▸ **BRIEF A**:
In the report on city property prices, how much did Brisbane home values rise up to the middle of May?
▸ **BRIEF B**:
Continue the report on city property prices from its last sentence.

▸ **EXTRACT PROVIDED**:
Property price gains are picking up momentum in major cities as the number of homes listed for sale starts to lift from “extraordinary low levels”, data group CoreLogic says.

Up to the middle of May, home values in Sydney had risen 1.4% on a rolling four-week average from 1.3% at the end of April. For Brisbane, prices increased 1.1%, up from 0.3%. Perth values were up 1%, Adelaide 0.6% and Melbourne’s home prices rose 0.5%.

Tim Lawless, CoreLogic’s research director, said the spurt in population – with 400,000 migrants expected in the year to June alone – countered the effects of the Reserve Bank lifting its cash rate at the start of May for an 11th time in a year.

“It looks like at the moment the imbalance between supply and demand is enough to offset high interest rates,” Lawless said. “Whether or not that can be sustained is yet to be seen. If we see another rate hike, for example, you’d have to think that’s going to quell some of this exuberance in the marketplace.”

The revival of the housing market complicates the RBA’s task to rein in inflation without tanking the economy. Rising rents add directly to consumer price rises, while a lift in property prices boosts spending because many people feel better off.

“While the significant decline in housing prices over the preceding year had constrained consumption spending, housing prices had recently stabilised and some increases had been recorded,” the RBA said, according to the minutes from May’s meeting. “In recognition of this, the forecast for consumption growth by mid-2025 had been revised a little higher.”

Similarly, the last Westpac-Melbourne Institute monthly survey of consumer sentiment showed confidence falling sharply after the rate rise and a “mildly disappointing budget”. The key exception, though, was the housing-related gauge.

Stored records

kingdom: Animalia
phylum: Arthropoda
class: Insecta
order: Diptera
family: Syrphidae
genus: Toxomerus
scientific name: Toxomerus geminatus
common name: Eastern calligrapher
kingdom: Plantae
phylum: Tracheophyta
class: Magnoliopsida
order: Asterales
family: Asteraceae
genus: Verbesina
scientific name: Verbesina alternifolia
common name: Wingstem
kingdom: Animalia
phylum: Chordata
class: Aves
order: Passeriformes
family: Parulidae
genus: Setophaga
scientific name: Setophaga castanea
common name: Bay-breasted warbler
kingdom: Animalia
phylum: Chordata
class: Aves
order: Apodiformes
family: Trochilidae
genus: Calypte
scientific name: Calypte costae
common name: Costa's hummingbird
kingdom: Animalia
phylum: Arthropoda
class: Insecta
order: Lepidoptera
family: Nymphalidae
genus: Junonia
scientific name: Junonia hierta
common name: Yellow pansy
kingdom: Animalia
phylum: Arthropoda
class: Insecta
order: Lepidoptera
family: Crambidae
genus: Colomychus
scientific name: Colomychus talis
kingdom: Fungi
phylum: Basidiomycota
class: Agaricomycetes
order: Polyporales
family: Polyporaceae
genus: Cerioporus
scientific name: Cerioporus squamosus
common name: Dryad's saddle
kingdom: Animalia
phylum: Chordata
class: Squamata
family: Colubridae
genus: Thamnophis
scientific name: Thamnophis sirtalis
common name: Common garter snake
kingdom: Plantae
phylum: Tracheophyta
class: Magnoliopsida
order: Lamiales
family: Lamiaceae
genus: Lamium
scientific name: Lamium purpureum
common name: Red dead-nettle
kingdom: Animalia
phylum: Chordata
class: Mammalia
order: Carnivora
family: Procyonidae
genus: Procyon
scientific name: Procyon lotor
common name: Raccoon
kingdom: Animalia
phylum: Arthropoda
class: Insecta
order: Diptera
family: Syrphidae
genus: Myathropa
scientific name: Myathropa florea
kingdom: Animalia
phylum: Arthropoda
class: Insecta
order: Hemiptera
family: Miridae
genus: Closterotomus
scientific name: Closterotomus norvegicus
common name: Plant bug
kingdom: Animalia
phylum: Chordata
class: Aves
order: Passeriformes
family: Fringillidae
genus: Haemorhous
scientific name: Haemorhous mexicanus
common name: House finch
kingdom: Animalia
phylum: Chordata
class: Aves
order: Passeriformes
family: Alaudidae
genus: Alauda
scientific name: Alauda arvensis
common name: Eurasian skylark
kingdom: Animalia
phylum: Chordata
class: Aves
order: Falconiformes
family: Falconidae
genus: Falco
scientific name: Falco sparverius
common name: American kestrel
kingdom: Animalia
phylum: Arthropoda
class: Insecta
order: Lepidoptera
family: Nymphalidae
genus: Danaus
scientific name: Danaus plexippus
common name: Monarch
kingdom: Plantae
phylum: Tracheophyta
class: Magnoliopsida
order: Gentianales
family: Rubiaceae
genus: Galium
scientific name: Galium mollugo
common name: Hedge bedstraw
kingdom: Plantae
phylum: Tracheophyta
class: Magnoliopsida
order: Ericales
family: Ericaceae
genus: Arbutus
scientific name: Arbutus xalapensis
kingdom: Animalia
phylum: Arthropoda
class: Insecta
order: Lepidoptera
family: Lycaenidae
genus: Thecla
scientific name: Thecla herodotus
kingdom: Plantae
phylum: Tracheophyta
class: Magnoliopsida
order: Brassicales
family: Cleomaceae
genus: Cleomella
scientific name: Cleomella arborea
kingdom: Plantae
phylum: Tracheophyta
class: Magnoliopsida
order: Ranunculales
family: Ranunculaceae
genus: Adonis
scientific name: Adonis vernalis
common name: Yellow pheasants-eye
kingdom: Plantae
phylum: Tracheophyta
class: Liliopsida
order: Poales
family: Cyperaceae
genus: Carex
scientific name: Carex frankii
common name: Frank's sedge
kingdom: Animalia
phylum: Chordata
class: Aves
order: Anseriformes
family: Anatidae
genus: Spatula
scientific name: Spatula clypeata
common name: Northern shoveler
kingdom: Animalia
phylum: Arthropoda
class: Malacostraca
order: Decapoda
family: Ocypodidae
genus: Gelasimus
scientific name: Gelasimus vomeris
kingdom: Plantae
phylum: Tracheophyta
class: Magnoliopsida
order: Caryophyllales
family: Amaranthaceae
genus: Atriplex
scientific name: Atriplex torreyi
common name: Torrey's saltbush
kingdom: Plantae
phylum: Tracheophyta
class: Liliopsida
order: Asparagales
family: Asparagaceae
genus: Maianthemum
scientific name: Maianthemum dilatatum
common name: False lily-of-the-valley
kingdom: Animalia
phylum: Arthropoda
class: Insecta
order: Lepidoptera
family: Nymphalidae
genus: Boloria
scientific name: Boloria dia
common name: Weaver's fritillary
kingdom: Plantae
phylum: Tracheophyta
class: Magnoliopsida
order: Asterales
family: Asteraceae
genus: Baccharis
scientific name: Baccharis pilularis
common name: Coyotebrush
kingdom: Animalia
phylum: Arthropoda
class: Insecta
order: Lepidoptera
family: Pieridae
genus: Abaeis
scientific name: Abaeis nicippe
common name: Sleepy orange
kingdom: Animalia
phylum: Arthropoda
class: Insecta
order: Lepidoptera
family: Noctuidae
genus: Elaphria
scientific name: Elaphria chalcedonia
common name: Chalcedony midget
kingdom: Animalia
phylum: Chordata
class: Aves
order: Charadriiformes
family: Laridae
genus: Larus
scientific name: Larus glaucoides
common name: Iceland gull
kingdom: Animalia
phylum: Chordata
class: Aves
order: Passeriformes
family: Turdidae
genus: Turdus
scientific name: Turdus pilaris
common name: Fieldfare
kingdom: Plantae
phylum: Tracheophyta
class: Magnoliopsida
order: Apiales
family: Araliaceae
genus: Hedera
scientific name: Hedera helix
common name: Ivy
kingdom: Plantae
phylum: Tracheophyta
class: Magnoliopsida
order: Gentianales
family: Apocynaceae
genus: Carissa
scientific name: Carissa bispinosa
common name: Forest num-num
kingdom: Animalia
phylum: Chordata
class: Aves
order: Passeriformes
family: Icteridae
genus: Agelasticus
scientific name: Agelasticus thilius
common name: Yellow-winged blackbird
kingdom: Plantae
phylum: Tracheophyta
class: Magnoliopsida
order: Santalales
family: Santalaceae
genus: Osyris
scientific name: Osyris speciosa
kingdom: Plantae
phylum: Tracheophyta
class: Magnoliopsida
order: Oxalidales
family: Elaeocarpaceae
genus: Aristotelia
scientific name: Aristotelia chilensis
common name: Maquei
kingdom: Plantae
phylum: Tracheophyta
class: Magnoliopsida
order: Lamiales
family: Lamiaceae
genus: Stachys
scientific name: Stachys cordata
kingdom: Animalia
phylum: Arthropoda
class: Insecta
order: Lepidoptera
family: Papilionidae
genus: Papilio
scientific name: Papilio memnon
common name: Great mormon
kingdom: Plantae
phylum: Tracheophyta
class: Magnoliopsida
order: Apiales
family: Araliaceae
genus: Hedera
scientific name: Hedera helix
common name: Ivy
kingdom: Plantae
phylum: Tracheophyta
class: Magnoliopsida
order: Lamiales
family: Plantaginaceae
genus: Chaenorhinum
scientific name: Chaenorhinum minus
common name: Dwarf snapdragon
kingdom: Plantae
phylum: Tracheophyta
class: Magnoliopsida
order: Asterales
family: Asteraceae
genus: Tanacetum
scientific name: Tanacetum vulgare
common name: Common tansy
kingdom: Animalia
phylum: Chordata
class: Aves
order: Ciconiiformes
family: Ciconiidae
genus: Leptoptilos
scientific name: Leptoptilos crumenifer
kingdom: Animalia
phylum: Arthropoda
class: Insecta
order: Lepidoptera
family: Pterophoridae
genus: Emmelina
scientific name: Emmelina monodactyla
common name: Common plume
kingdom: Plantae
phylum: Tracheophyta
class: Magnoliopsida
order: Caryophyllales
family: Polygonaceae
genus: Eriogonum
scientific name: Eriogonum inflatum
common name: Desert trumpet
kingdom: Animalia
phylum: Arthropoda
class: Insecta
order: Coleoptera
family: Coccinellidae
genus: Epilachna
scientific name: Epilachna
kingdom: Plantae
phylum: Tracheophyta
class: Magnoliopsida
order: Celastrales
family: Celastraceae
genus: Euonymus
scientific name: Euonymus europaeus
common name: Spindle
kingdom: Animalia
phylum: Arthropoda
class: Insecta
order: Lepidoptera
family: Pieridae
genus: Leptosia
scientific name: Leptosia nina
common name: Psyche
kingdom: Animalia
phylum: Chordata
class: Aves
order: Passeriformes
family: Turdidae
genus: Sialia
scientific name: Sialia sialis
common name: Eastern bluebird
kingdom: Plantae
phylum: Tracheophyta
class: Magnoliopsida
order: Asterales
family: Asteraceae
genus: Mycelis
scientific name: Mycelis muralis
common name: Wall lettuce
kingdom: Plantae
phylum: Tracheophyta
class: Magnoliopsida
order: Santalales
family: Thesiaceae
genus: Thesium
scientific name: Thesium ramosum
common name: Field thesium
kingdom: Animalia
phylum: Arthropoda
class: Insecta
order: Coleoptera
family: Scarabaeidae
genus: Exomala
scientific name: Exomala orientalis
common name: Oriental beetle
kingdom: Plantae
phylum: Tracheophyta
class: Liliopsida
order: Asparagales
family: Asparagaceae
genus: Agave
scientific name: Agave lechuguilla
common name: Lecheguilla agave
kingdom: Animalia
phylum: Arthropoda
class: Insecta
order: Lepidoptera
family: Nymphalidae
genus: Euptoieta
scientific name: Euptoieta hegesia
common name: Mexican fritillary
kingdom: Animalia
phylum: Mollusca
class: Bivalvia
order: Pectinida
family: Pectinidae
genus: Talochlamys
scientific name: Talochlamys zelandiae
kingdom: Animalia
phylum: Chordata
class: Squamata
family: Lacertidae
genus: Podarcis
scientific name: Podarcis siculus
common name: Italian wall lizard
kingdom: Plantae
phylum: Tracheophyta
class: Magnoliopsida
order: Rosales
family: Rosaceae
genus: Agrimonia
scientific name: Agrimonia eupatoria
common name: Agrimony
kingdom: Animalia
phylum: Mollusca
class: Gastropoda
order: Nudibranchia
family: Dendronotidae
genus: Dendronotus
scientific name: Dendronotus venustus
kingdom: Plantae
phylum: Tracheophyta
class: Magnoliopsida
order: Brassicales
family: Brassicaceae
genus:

▸ **TASK RESULT A**:
1.1%, up from 0.3%

▸ **TASK RESULT B**:
“The ‘time to buy a dwelling’ index lifted 7.3% in May, extending the 8.2% gain in April,” Westpac said. At 76.3, the index is back in the narrow 75-80 range typical before interest rates began to rise, although it remains about 40% below its most recent peak in November 2020.

Major city auctions will near 2,000 this week, or about 18% more than this time last year. Still, the measure remains about a quarter below the five-year average, and it will be a “real test” of the recovery to see auction activity rebound, Lawless said.

“If confidence in the housing sector is improving, we might start to see vendors becoming more active,” he said. “But we’re not really seeing any evidence of that happening at the moment.”

Rents, meanwhile, are continue to advance at an annual pace of about 10% nationally, although renters “are approaching the ceiling” of what they are able to pay. With real incomes still shrinking and credit hard to come by for renters to pay more rent, expect households to increase in size. Homelessness and “couch-surfing” will also likely rise, Lawless said.

“People who can afford it will be looking to escape this rental situation,” he said, which will add to buying demand for property.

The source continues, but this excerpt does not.